▶ _EXERCISE INSTRUCTIONS_:
Copy out every line of the data that follows, exactly.

▶ _AVAILABLE DATA_:
━━━
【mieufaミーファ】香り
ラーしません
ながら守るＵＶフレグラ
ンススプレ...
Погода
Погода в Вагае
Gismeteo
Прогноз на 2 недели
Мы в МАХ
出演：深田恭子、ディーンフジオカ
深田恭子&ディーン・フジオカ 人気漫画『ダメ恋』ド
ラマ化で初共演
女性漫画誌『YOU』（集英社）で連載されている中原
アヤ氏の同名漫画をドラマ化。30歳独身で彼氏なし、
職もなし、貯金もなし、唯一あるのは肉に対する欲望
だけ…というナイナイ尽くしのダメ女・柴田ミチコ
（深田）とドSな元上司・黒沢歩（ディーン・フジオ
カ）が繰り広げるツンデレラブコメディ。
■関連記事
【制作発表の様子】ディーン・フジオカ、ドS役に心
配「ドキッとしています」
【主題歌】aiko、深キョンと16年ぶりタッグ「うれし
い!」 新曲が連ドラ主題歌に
━━━
▶ _RESULT OF THE EXERCISE_:
【mieufaミーファ】香り
ラーしません
ながら守るＵＶフレグラ
ンススプレ...
Погода
Погода в Вагае
Gismeteo
Прогноз на 2 недели
Мы в МАХ
出演：深田恭子、ディーンフジオカ
深田恭子&ディーン・フジオカ 人気漫画『ダメ恋』ド
ラマ化で初共演
女性漫画誌『YOU』（集英社）で連載されている中原
アヤ氏の同名漫画をドラマ化。30歳独身で彼氏なし、
職もなし、貯金もなし、唯一あるのは肉に対する欲望
だけ…というナイナイ尽くしのダメ女・柴田ミチコ
（深田）とドSな元上司・黒沢歩（ディーン・フジオ
カ）が繰り広げるツンデレラブコメディ。
■関連記事
【制作発表の様子】ディーン・フジオカ、ドS役に心
配「ドキッとしています」
【主題歌】aiko、深キョンと16年ぶりタッグ「うれし
い!」 新曲が連ドラ主題歌に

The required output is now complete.